Why Automating Savings Isn’t For Everyone
All the experts recommend it. “Automate your savings and set up recurring transfers. Arrange for the transfers to occur shortly after payday so the money comes off the top of each paycheck. That will help you budget your spending and avoid overdrafts.” – Kiplinger
However, when it comes to personal finances the systems you set up only work as well as you do. If you are automating savings and want to watch that savings grow, the No. 1 thing you need to do is not touch it. Yet, 62% of Americans have less than $1,000 in their savings accounts and 21% don’t even have a savings account against the advice of all the experts, according to a Google Consumer Survey for personal finance website GOBankingRates.com. So what is happening exactly? Why are Americans not saving as much as they should? Behavioral psychologists have reason to believe it has something to do with using electronic money over cash. In fact, a study by Dun & Bradstreet found that people spend 12% to 18% more when using plastic instead of cash.
They attribute this overspend to the fact that electronic money doesn’t feel real. You are not physically holding or being accountable as you would for cash. There is no emotional connection or pain when you have to spend electronic money, and the immediate effect of having less money in your pocket doesn’t happen or the feeling can be avoided altogether until you decide to check your balance at a later time.
This same digital money effect can happen with our savings. You will often find people who say they save routinely with automatic deductions or transfers, but then turn around and spend exactly what they saved before the month is over. They see the money in their savings, know it’s there but can’t leave it alone when an opportunity to spend comes up.

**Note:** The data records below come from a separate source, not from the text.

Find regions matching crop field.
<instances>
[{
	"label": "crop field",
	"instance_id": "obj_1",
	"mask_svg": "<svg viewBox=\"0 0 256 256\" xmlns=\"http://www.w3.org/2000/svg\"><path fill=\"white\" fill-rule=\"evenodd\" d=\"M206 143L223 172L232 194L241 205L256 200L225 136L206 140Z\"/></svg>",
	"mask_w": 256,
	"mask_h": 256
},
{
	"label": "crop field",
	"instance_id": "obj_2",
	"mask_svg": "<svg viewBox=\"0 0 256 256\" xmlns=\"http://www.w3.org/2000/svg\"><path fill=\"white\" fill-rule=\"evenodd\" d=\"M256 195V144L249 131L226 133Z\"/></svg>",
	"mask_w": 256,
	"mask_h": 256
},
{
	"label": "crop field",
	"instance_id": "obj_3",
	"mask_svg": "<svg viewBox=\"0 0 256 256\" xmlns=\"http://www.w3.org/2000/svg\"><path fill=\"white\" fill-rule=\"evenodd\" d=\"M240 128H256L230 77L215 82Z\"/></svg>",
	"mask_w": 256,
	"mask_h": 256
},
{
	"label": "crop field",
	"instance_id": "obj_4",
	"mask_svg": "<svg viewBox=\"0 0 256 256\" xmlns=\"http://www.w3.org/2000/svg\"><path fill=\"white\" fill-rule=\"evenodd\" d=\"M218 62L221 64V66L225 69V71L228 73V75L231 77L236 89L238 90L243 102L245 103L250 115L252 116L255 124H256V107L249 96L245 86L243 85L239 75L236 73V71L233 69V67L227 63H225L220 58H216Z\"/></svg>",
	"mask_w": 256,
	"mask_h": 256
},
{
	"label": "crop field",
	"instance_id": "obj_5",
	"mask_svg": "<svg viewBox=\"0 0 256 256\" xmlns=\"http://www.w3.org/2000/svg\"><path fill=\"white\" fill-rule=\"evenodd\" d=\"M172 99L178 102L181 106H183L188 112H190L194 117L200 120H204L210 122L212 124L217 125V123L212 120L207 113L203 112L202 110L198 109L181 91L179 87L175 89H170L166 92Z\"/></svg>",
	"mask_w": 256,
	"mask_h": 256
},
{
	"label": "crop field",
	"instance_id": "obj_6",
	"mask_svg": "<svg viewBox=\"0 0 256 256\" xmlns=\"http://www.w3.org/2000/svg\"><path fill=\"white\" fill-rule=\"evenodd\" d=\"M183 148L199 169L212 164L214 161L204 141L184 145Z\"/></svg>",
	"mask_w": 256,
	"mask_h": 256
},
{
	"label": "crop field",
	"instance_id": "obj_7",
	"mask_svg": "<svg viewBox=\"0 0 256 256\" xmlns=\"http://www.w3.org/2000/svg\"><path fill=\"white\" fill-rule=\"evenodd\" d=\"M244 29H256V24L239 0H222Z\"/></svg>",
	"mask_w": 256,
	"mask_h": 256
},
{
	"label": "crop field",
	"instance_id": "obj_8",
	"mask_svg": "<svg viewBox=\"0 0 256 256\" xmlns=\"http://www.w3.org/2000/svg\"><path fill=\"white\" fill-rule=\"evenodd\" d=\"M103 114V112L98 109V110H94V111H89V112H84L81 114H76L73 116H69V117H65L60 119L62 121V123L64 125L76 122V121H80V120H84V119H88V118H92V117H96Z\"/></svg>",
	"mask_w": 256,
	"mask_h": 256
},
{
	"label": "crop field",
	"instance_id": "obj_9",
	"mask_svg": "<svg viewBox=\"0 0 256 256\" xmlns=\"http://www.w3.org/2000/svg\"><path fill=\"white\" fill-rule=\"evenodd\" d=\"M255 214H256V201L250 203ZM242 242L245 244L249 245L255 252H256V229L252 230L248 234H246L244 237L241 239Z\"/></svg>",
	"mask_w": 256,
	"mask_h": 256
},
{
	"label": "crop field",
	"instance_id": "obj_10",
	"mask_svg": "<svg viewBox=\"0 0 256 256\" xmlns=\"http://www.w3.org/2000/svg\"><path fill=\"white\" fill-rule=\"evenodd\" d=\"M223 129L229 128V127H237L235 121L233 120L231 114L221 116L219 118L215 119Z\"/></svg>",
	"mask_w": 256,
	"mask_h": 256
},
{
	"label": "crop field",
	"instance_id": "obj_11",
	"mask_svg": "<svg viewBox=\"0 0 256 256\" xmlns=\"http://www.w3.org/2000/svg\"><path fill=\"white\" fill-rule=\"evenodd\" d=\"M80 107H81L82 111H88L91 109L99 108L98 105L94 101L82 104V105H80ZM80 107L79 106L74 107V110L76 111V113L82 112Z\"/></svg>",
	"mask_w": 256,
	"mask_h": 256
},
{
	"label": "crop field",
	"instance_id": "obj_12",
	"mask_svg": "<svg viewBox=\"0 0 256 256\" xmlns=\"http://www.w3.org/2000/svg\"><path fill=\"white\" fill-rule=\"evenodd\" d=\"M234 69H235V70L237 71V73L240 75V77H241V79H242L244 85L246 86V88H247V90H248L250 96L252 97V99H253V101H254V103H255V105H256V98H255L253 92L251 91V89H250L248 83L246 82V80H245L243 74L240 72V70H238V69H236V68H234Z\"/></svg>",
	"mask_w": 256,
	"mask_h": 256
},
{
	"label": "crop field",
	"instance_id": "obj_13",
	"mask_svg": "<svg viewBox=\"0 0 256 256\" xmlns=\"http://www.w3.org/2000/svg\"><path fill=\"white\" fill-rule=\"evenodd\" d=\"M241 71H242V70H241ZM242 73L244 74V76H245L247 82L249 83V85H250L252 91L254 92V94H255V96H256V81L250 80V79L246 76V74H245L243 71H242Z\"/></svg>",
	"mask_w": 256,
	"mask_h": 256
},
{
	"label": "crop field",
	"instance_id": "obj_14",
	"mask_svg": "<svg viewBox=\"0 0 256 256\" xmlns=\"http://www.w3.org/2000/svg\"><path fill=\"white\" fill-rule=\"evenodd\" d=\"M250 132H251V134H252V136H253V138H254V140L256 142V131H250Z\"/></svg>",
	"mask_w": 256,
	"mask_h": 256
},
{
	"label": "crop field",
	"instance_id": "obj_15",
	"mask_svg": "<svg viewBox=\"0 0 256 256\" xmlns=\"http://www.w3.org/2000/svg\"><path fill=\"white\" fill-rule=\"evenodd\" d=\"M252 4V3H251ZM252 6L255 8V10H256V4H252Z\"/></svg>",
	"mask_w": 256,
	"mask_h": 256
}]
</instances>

Moving to a cash system can be very beneficial to Americans who struggle with this problem. Although it may seem archaic and inconvenient, it has definitive benefits. Turning off your automatic deductions and physically withdrawing your savings, spending and bill money may actually help you save more! Every month place each amount in an envelope and write what it will be used for. Every time you remove a bill from a particular envelope, it will trigger feelings or reactions of pain. Cash is physical; you touch and feel it. When you spend a bill, you have less left in your wallet. You can see that there is less and process that feeling immediately. Subconsciously, you will be encouraging yourself to spend less just to avoid the pain associated with spending.
Dr. Eric Agner, philosopher and behavioral economist from George Mason University who wrote A Course in Behavioral Economics, tells us “People who use cash really do spend less.” If you have issues leaving your savings put after the automatic deposits and transfers happen, try an all-cash system to see if physically having to handle your money works better for you.